The way to love someone
is to lightly run your finger over that person's soul
until you find a crack,
and then gently pour your love into that crack.
~Keith Miller

Friday, December 11, 2009

Landings

this is not a good landing

this is a good landing

There are a lot of jokes about landings in the aviation community.

I have flown with a man who told me about an impressive landing that he had the pleasure of accomplishing (and remembering). It was a carrier landing in a helicopter that even I could tell from his description would be thrilling to see much less fly. I asked him - how old were you when you did that? I was curious about what I was doing with in my life when he was doing that. Quick math told me I was just getting started raising my third child. I thought about who I was then and how far from there I had come. I thought about no matter how hard I worked at flying that I would never have a landing like that to share. I though about the trade offs we all make as we make our choices. I thought I should work at getting as good as I can at landing the equipment that I do get to fly. I thought about how fortunate I was to have him - with his wide range of flying experiences - teaching me what ever I was up to learning.
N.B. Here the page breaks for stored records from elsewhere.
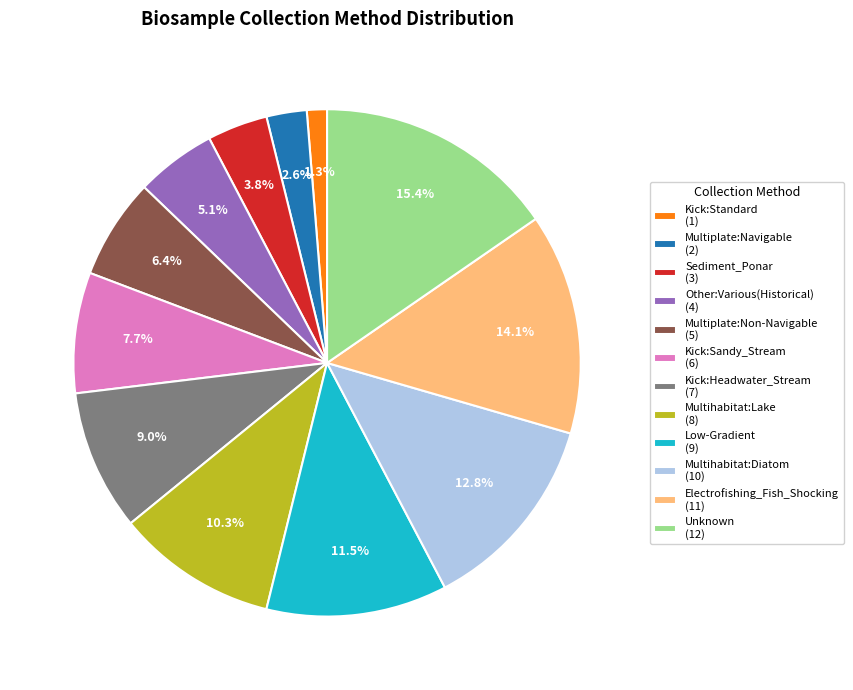

How much of the chart is everything except Unknown (12)?

84.6%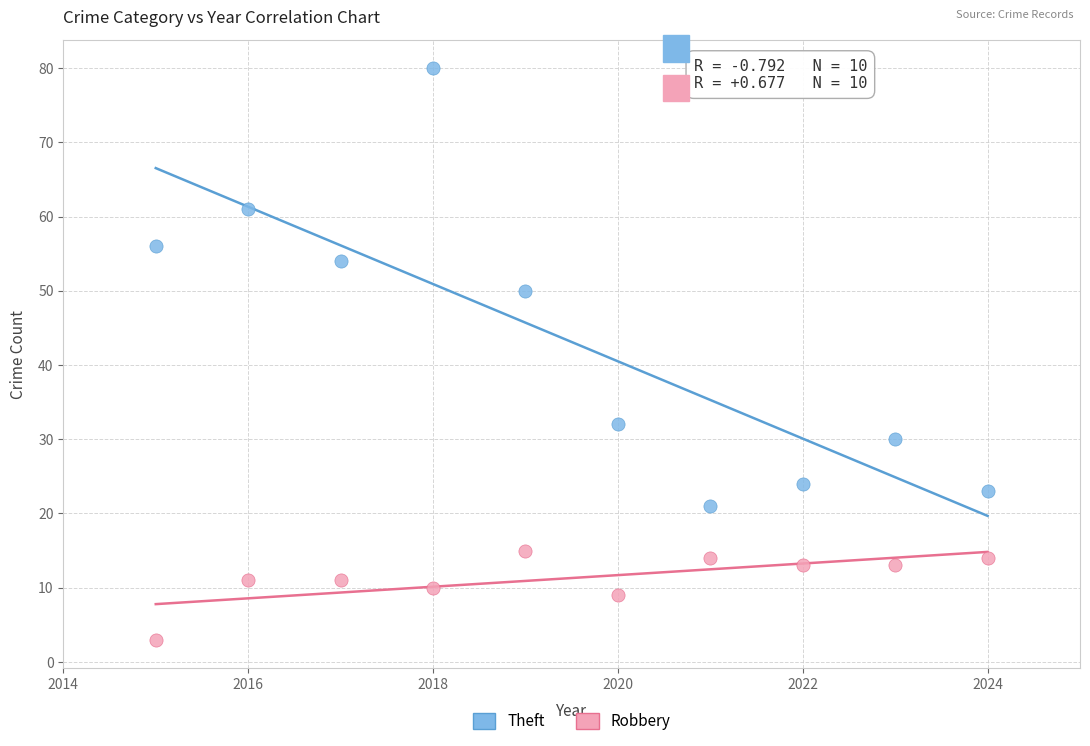

Across all data points, what is the range of Y values (max minus min)?

77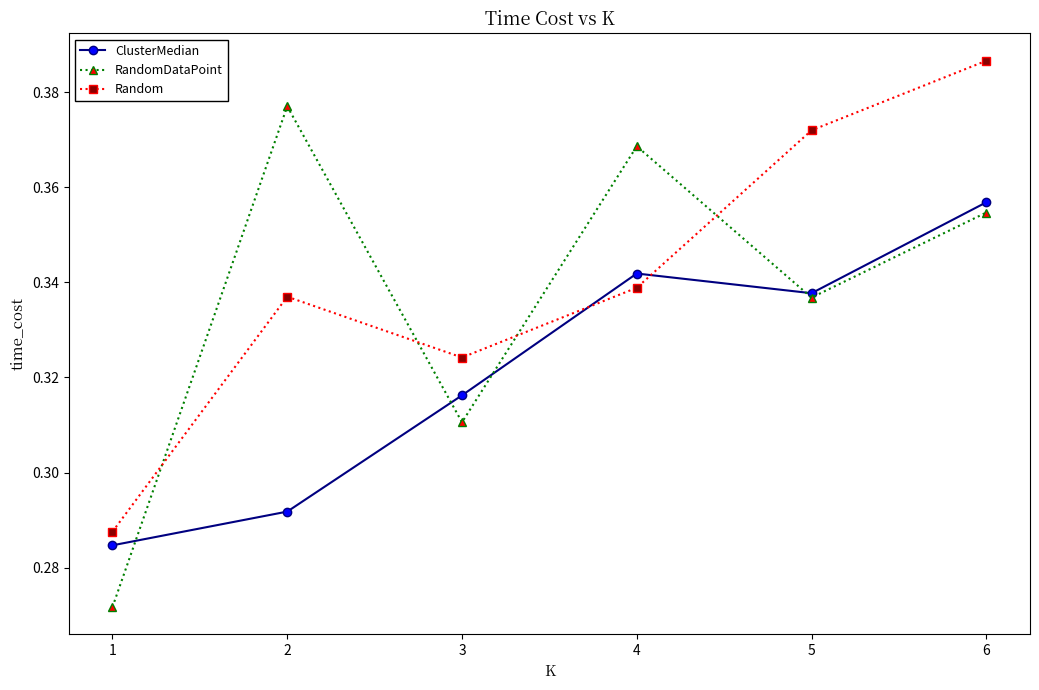

At which category does the chart reach its peak across all series?

6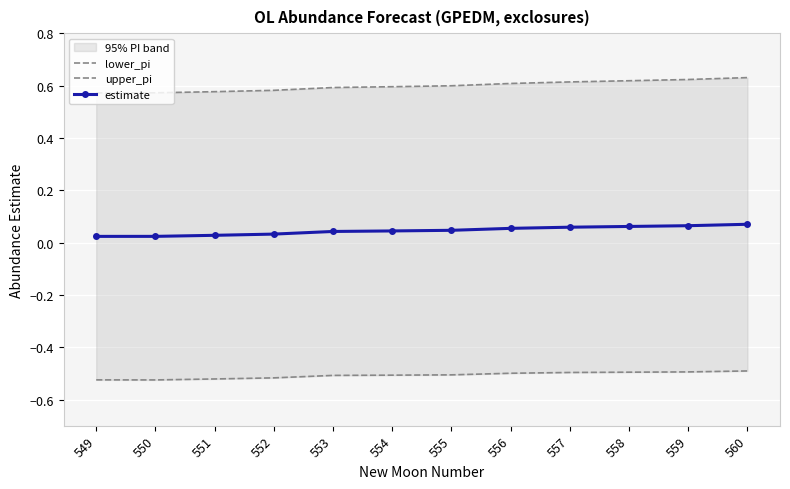

What is the difference between the highest and lowest values at 558?

1.1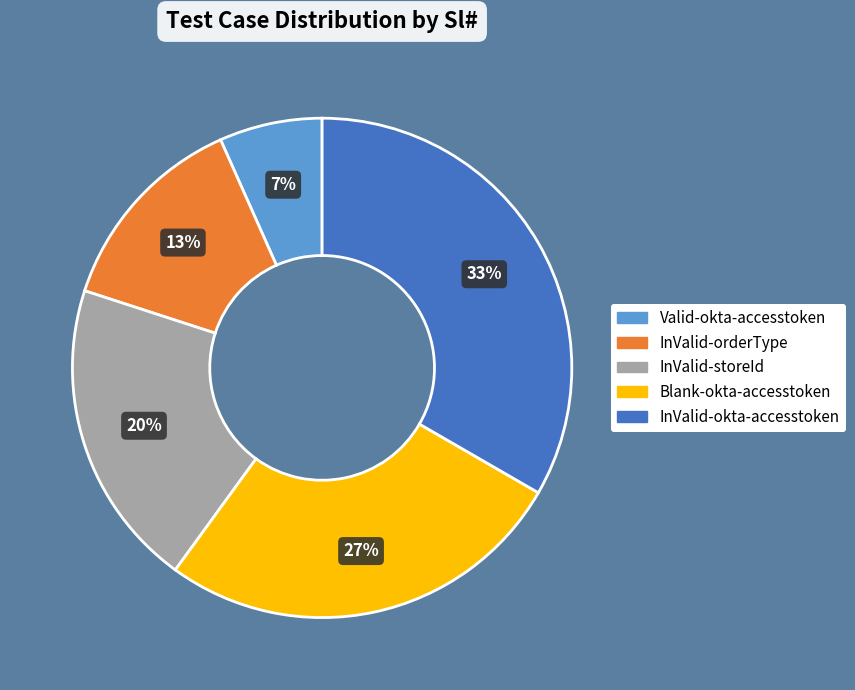

True or false: InValid-okta-accesstoken accounts for 33% of the total.

True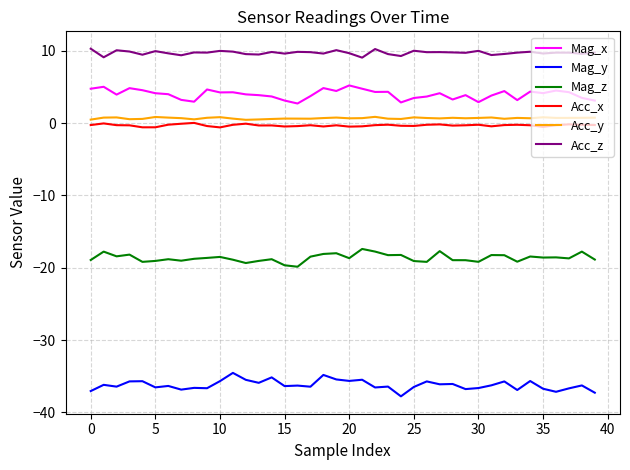

True or false: Acc_z and Acc_x cross at least once.

False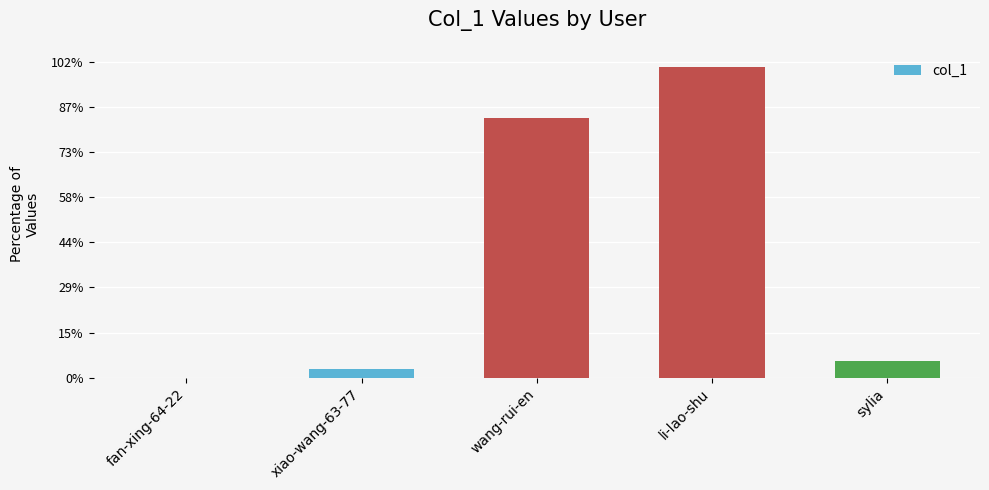

Are the bars horizontal?

No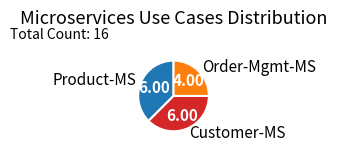

Combined, do Product-MS and Order-Mgmt-MS account for over 50%?

Yes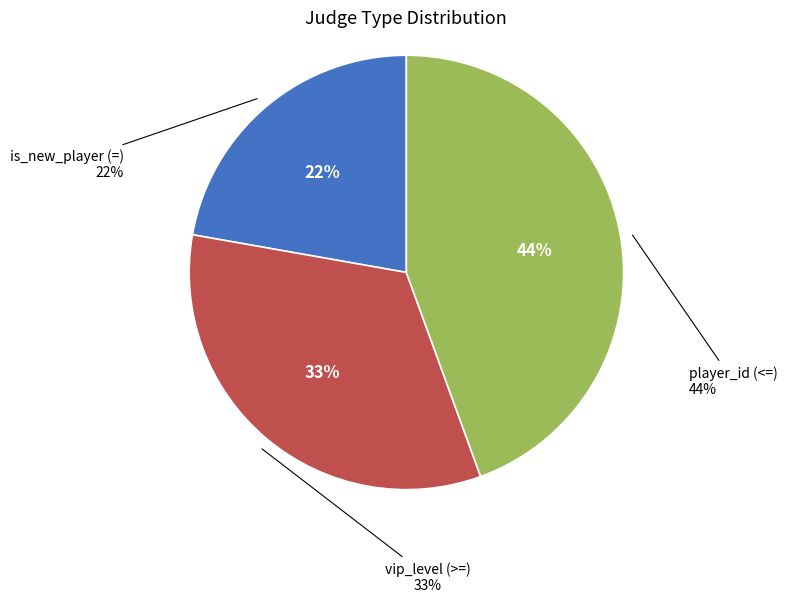

To the nearest percent, what is the combined percentage of player_id (<=) and vip_level (>=)?

78%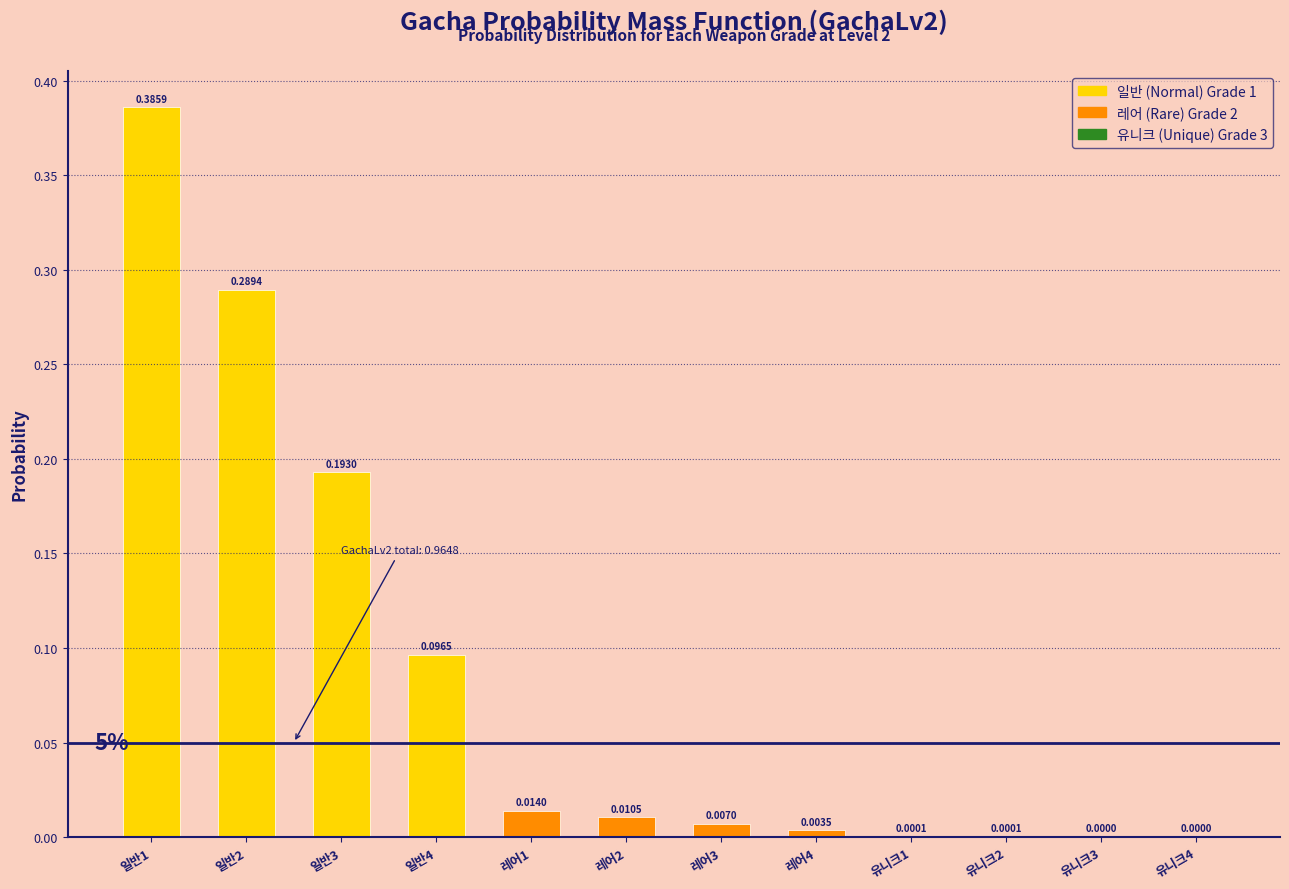

Which has a higher value, 레어3 or 일반1?

일반1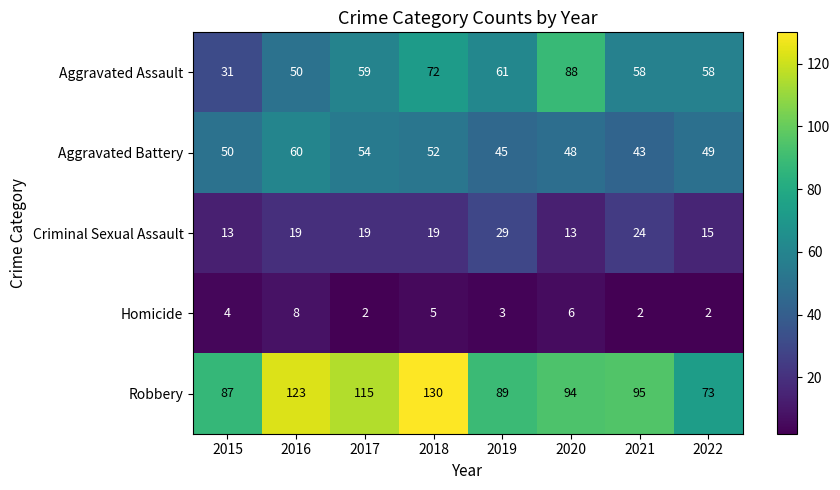

What is the maximum value for Robbery?

130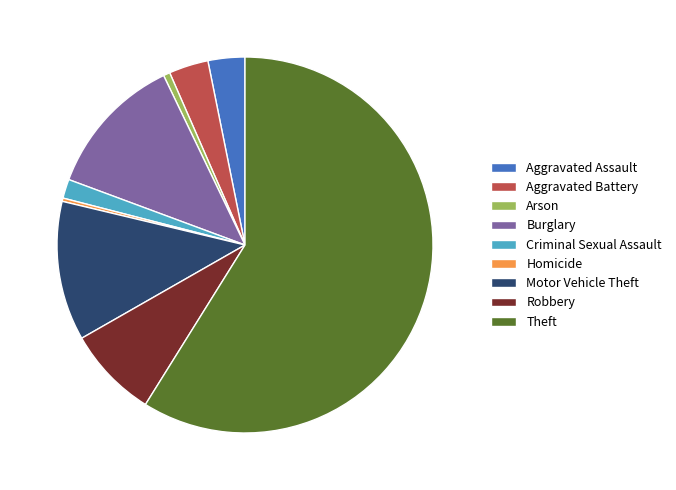

What is the ratio of the value at Aggravated Battery to the value at Robbery?

0.4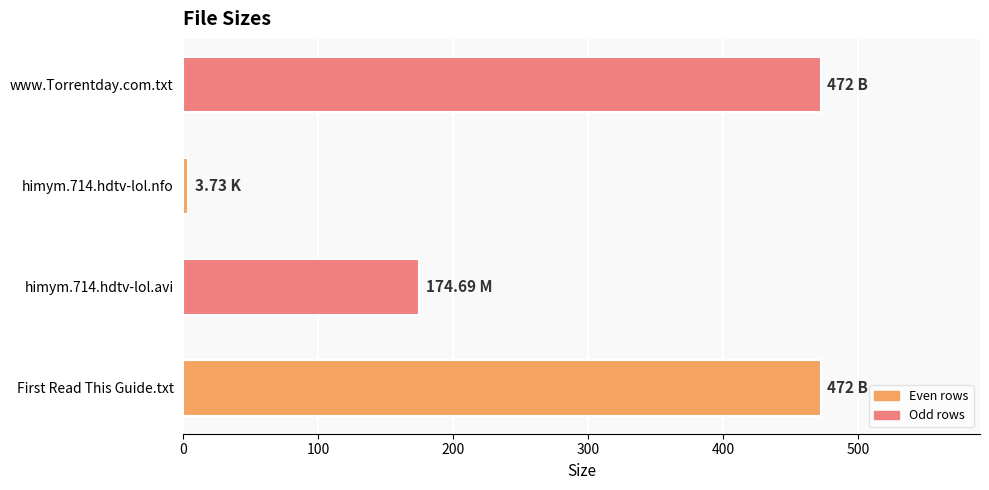

What is the change in value from First Read This Guide.txt to himym.714.hdtv-lol.avi?

-297.3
I noticed in my critique of yesterday's training flight that I had done a lot of the prep work for take offs and not so much for landing. I have recently (this year kinda recent) flown with some one who was pretty conscientious about good strong intentional landings. One of the nicest things he ever said to me was, "I like your landings because you fly the airplane all the way down to the ground." After a good nights sleep and some thinking about what I would especially like to do better in the airplane today I think I have noticed something that may be important to me. This: THe main stuff that I am not executing as well as I expect to is the exact same stuff that I didn't learn to do well those first few hours at the beginning of the Pvt. training. I didn't trim for - nothing - and you know that made everything harder and crappier at the same time - working harder for suckier results - hmmm. And just trying to fly by the airspeed indicator on the approach w/o really thinking about the wind much - not thinking about the wind much is always a potentially - well let's just call it flirting with the devil. Yeah - winds something like 350v020@12 kts (near the surface - slightly more at TPA). I wasn't flying the final leg as I would have had I been flying not learning. The 65kt approach would have been - not. Full flaps - not. I think I was concentrating on touching and holding the peremeters that the training flight required and struggling against my inclination to greese the landings. The Instructor said your student will need to see pretty much the same picture each time you land so that they can build a foundation from what is a normal landing. After thinking about this I can see what he was trying to get me to hear. Okay - that's why we don't send private flights up when the winds are kinda wicked ... yeah - I can land the plane but that may actually interupt their smooth aquisition of landing skills. I definitely don't want a new student out there making stuff up while they land. I am going to approach this from a new perspective today.